Ainsi donc d’un côté le patronat s’appuie sur la crise pour exiger une solidarité sociale à la baisse en faisant passer l’idée que nous n’avons plus les moyens de la protection sociale  et de l’autre côté le même Medef réclame que la protection sociale soit intégrée dans l’entreprise et l’économie pour récupérer un marché éminemment rentable . Le calcul réalisé montre que l’épargne des salariés et de la population, les fonds de pension, l’assurance maladie, les différents services sociaux gérés dans un univers concurrentiel représentaient  en 1999, 2600 milliards de francs. Soit 150% du budget de l’Etat pour la même année. La dette a donc ici pour fonction d’accélérer les privatisations du social. Ce qui signifie que l’égalité de traitement des citoyens, qu’ils soient riches ou pauvres, qui prévalait au contrat républicain et qui permettait de parler de solidarité, est rangé au rayon des idées dépassées et ringardes. Et l’on voit très clairement que le marché potentiel de la protection sociale vaut bien quelques indulgences pour le montant de la dette !
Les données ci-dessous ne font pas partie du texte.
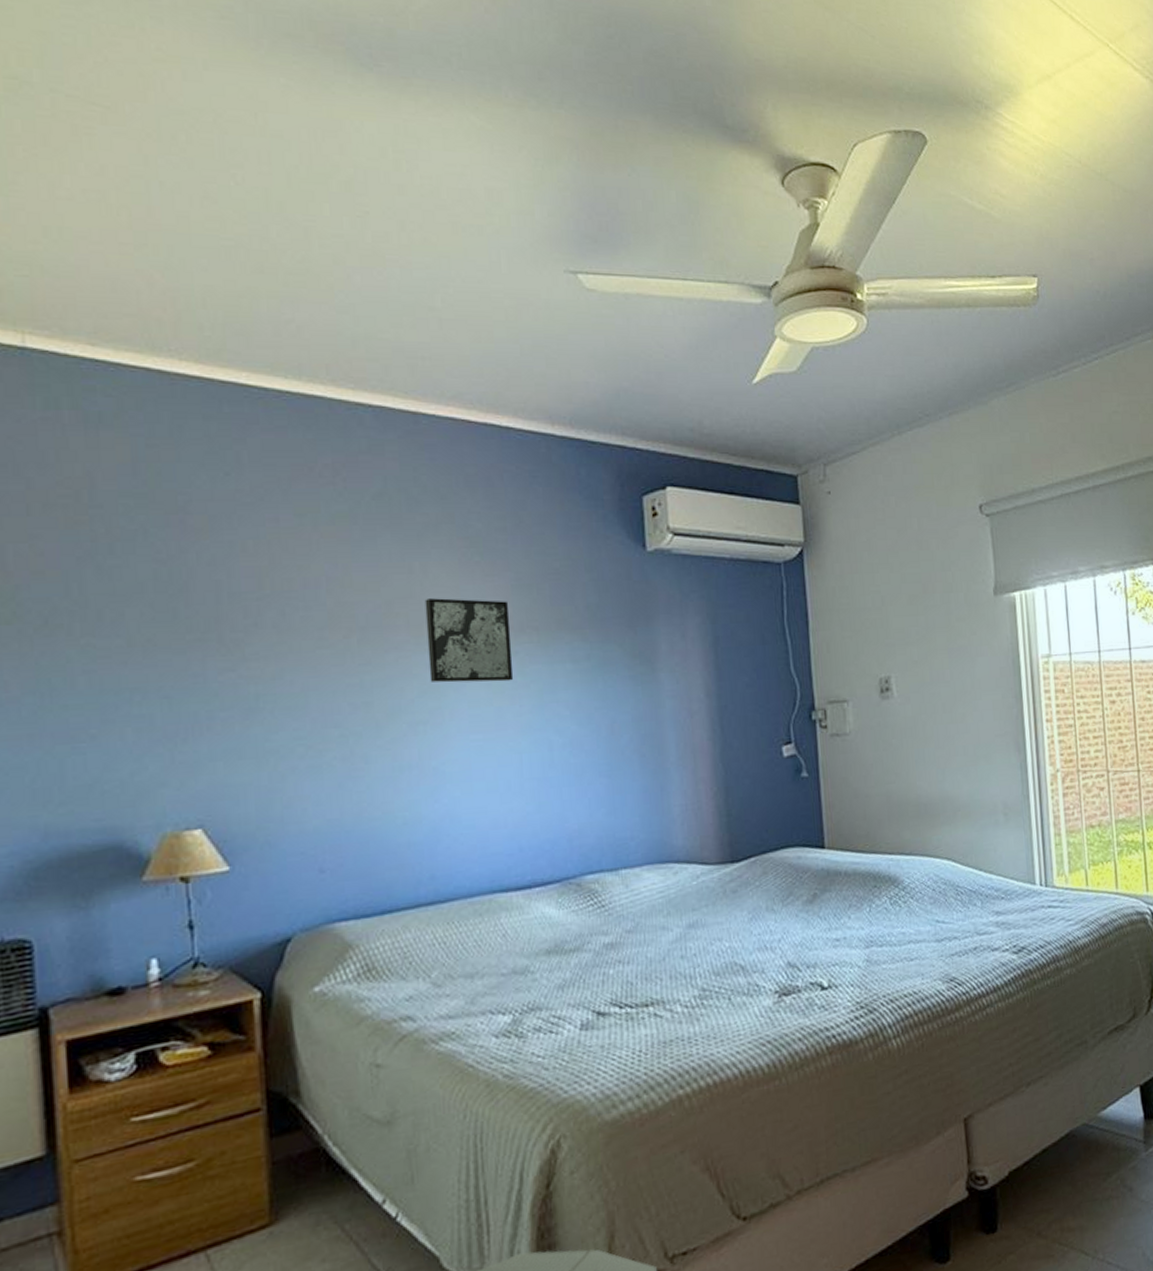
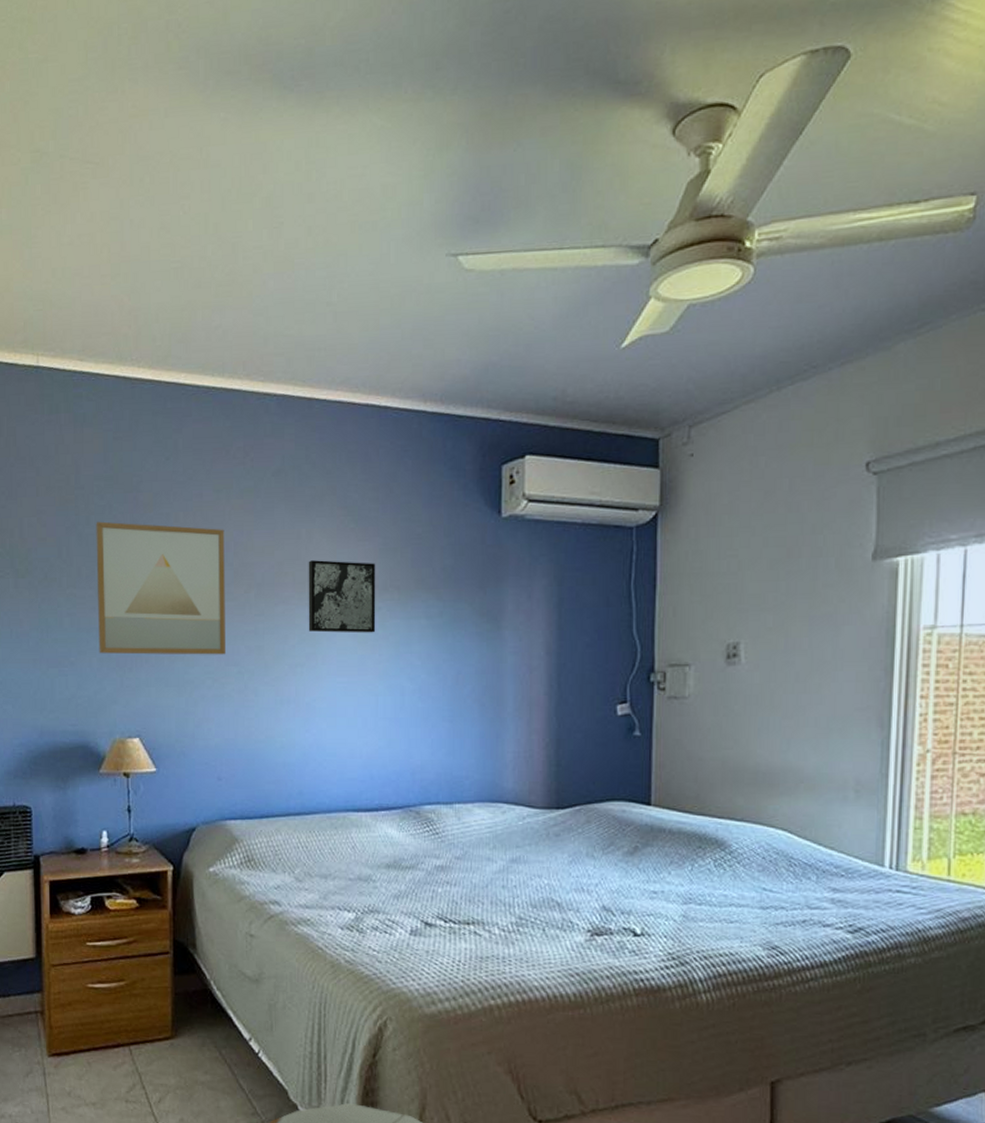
wall art: none [123,550,322,722] -> present [96,521,225,655]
Ceci est d’autant plus vrai que les organismes chargés de cette protection sociale sont obligés de passer sous les fourches caudines de la financiarisation du social. Pour exemple : la déclaration de l’UNEDIC  le 12 octobre 2010 : « l’UNEDIC se félicite de la confirmation de ses notes à long et court terme par les trois agences Ficht (AAA- F1+), Moody’s (AAA- P-1) et Standard and Poor’s (AAA-,A- 1+)… l’excellence de cette notation permettra à l’UNEDIC de mener à bien son programme de financement garantissant ainsi  la continuité du service des allocations chômage. » Ainsi donc il s’agit ici d’être bon élève au yeux des agences de notation pour être en mesure d’emprunter à un taux moindre, tout en creusant la dette de 13 milliards d’euros sur l’année 2011…

  • A accélérer la privatisation des services publics

En mettant en place les politiques d’austérité pour répondre aux critères de Maastricht, ce sont les services publics qui ne peuvent plus être assurés et parmi eux certaines des fonctions régaliennes de l’Etat. Ne parle-t-on pas aujourd’hui de confier les PV aux entreprises privées des autoroutes, et de remplacer certains agents de sécurité par des personnels d’officines particulières, … Ce qui répond bien aux volontés du patronat qui demande l’externalisation de services vers le privé, pour ne pas dire le mot de privatisation qui pourrait peut-être fâcher !

 

  • A renforcer le modèle libéral européen

Ce qui est donc en cause dans cette vision de l’économie et du monde, c’est bien la fin des états –nations. Jusqu’à peu, les états battaient monnaie, et les décisions liées à la monnaie étaient des décisions politiques. Aujourd’hui l’autonomie  de la Banque européenne et de la Banque de France interdisent aux élus de la nation d’avoir une prise sur ces décisions, ils doivent les subir, seul le marché commande.

Les responsables politiques sont devenus de simples exécutants des décisions essentielles prises ailleurs en matière financière, mais aussi en matière économique et sociale. Ils feignent simplement d’en être les auteurs, alors qu’ils ne sont plus que les instruments des consortiums bancaires et des intérêts des grandes multinationales, ou de la vision libérale de l’Europe. Le vieux rêve de la disparition de l’Etat chers aux libéraux et aux trotskistes est en grande partie réalisé.  Nous sommes loin du temps où De Gaulle affirmait : « la politique ne se fait pas à la corbeille ! ».

C’est bien cette impossibilité du politique à orienter les choix économiques qui aboutit à la montée des populismes dans nombre de pays européens.